Anne sütü ile beslenme her bebeğin en doğal hakkıdır. Anne ile bebek arasında gebelikte başlayan duygusal ve biyolojik birliktelik emzirme süreci ile daha farklı bir boyut kazanıyor. Anne-bebek arasındaki duygusal bağın kurulması ve hormonal etkilerle başlayan süt üretiminin artarak devam etmesi için yeni doğan bebeklerin doğumdan sonraki en kısa sürede, tercihen ilk yarım saat içinde emzirilmesi tavsiye edilir.
Dünya Sağlık Örgütü; bebeklerin ilk 6 ay sadece anne sütü ile beslenmesini, su dahil herhangi bir ek gıda verilmemesini, altıncı aydan sonra ise uygun ek gıdalara başlanarak, emzirmeye 2 yaşına kadar devam edilmesini öneriyor.
Çocuğun ruh ve beden sağlığı için önemli
Yeni doğan ve erken çocukluk dönemindeki beslenmenin sağlık üzerine kısa ve uzun dönemde önemli etkileri olduğunu hepimiz biliyoruz. Sürekli büyüyen ve gelişen bir organizmaya sahip olan çocukların doğru beslenmesi, hastalıklardan korunmanın yanı sıra erişkin dönem sağlığı için de gerekli. Beden sağlığının yanı sıra çocuğun sosyal hayatla uyumu gerektiren tüm psikolojik alt yapısının temeli de emzirme döneminde atılır.
Hem bebek, hem anne için yararlı
Her annenin sütü kendi bebeğine özeldir. Erken doğum yapan annelerin sütlerinin içeriği prematüre bebeğin ihtiyaçlarını karşılayabilecek şekilde değişkenlik gösterir. Anne sütü kuşkusuz sadece bir gıda değil. Anne sütünün beslemenin çok ötesinde, birtakım işlevleri ve faydaları vardır. Ayrıca anne sütünün sağladığı faydalar sadece bebek için değil, anne sağlığı açısından da vazgeçilmez önem taşır.

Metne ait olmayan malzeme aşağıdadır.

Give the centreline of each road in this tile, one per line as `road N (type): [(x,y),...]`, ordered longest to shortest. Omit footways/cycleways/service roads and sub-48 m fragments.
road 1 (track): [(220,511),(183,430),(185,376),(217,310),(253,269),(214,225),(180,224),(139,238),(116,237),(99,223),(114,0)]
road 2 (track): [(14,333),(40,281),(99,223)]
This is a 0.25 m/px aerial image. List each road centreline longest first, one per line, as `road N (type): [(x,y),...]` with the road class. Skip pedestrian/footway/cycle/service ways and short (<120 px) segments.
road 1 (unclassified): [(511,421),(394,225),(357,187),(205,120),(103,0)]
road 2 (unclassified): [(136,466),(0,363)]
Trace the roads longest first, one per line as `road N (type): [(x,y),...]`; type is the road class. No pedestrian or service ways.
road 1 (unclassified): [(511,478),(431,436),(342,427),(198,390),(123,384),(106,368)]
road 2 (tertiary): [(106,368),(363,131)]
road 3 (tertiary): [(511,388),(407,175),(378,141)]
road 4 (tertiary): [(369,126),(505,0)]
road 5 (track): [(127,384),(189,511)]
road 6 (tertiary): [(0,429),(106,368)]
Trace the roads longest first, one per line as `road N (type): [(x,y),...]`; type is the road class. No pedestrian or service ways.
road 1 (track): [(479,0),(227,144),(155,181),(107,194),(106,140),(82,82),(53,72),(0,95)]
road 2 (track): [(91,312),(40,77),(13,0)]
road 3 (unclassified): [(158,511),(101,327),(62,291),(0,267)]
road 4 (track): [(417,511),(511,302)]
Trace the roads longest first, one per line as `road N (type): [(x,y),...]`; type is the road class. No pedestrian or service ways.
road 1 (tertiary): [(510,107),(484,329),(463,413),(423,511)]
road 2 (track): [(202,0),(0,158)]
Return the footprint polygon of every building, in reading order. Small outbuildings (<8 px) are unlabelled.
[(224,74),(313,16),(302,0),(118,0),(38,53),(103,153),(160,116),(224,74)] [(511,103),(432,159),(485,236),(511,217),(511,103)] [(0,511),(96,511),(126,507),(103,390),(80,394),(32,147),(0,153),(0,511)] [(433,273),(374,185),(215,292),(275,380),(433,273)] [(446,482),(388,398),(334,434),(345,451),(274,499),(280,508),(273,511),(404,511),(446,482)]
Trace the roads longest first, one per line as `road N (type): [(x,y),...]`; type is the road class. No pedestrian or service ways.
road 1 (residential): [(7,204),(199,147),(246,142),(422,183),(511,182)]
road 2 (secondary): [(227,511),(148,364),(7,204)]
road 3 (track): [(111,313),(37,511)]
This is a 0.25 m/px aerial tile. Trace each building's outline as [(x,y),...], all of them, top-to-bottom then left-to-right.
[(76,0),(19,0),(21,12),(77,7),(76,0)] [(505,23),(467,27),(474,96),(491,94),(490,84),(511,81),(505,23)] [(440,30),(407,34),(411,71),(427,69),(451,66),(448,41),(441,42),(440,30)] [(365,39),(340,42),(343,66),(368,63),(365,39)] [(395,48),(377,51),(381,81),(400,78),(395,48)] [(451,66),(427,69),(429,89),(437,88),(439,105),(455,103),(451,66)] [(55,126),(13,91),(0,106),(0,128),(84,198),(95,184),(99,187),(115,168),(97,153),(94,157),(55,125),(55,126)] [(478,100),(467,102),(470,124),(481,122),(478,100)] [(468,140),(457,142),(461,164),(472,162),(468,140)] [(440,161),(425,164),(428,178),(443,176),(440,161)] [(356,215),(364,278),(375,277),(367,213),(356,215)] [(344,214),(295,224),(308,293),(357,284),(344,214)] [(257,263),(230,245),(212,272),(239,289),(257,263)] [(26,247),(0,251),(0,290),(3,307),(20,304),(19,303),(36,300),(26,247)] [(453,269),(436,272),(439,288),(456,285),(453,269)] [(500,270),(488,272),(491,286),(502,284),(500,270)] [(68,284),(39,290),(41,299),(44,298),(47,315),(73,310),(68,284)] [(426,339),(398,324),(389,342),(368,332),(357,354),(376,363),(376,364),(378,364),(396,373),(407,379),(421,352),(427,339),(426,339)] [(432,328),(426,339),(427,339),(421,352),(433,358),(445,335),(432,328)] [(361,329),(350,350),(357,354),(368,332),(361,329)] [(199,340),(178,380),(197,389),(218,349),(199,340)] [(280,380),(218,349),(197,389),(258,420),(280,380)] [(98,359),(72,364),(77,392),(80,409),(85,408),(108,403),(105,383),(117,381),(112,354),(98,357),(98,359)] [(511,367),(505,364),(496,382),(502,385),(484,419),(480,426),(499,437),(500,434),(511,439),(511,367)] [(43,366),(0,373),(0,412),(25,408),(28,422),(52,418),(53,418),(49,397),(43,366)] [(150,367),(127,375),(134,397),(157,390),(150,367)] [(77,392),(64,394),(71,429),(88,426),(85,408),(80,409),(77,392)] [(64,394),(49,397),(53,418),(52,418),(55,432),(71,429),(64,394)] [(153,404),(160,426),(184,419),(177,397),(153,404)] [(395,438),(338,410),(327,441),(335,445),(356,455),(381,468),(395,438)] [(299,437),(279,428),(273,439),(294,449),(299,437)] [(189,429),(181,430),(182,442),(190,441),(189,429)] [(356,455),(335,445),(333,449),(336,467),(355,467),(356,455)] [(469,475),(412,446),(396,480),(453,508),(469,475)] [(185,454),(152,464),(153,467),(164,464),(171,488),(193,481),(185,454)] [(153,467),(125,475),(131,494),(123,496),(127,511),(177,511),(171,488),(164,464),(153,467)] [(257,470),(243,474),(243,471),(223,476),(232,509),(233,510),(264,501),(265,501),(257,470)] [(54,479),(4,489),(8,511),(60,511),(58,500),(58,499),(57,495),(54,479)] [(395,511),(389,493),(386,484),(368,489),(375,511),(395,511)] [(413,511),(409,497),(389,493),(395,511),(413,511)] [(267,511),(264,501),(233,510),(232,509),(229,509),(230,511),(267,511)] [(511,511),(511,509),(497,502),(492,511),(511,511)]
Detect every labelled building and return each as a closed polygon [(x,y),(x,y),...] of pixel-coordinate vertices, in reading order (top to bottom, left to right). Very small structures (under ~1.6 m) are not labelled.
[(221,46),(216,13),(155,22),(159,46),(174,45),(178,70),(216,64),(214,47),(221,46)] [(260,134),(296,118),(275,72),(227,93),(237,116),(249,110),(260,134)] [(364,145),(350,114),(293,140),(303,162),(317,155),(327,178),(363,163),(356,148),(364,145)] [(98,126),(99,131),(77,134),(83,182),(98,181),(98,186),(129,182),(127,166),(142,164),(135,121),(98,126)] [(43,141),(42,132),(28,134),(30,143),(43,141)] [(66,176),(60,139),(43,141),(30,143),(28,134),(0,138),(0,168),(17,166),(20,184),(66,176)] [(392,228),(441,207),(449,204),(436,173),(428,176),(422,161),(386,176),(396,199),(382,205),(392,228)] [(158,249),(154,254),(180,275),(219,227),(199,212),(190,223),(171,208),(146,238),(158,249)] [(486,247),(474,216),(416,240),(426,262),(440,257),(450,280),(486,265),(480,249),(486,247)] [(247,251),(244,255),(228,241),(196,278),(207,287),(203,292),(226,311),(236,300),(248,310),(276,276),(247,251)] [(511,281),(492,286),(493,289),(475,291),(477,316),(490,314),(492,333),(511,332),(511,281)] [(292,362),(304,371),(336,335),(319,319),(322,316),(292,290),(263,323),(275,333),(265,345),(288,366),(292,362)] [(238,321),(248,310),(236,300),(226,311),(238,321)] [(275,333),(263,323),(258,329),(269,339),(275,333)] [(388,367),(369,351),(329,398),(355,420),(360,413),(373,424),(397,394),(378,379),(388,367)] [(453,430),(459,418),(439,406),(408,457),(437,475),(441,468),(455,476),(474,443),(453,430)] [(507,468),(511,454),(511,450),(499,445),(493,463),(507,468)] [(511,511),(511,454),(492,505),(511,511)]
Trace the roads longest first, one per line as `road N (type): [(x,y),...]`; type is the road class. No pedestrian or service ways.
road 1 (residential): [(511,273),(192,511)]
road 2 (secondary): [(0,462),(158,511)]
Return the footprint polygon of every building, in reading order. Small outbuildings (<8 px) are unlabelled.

Anne sütü eşsizdir. Çünkü:
- Gelişen teknoloji ile birlikte, alerjik hastalıkların giderek arttığı günümüz koşullarında anne sütünün sağladığı en büyük faydalardan biri de bebeği astım, egzama gibi alerjik hastalıklardan korumaktır. Anne sütünün akciğer gelişiminde çok önemli etkileri olduğu, solunum fonksiyonlarını ve akciğer kapasitesini olumlu yönde etkilediği de biliniyor. Anne sütü bebeğin ileride astım olma riskini azaltmakta ve riskteki bu azalma ileri yaşlara kadar devam etmektedir.
- Anne sütü ile beslenen bebekler sosyal açıdan daha iyi gelişim gösterirler. Bir yaş sonunda, mamayla beslenen bebeklerle anne sütü ile beslenen bebekler karşılaştırıldığında anne sütü ile beslenenlerde psikomotor ve sosyal gelişimin belirgin olarak daha iyi olduğu bulunmuştur.
- Doğal beslenme olarak tanımlanan anne sütü ile beslenme başta zatürre olmak üzere, ishal, orta kulak iltihabı ve menenjit gibi bulaşıcı hastalıklardan bebeği korur. İçerdiği koruyucu antikorlar ile bebeğin enfeksiyonlara karşı direncini artırır.
- Emzirilen bebeklerde beyin gelişimi daha iyi olur. Anne sütü alan çocukların zeka seviyesinin, almayanlara kıyasla daha yüksek olduğunu gösteren çalışmalar bulunmaktadır.
- Anne sütü ile beslenen bebeklerde şişmanlık (obezite) daha az görülmekte ve insüline bağımlı şeker hastalığı (tip-1 diabet) görülme riski azalmaktadır.
- Emerken bebeğin ağız ve çene kaslarının çalışması, anne sütü alan bebeklerin konuşma ve dil gelişiminin daha hızlı olmasını sağlar.
- Anne sütü aşıların etkinliğini arttırmakta ve aşılardan sonra görülen bağışıklık cevabının daha güçlü olmasını sağlamaktadır.
- Bebeğini emziren annelerde loğusalık depresyonu daha az görülürken, emzirme anneyi meme ve yumurtalık kanserinden de koruyucu etki göstermektedir. Ayrıca anneyi ileri yaşlarda gelişebilecek kemik erimesinden de korumaktadır.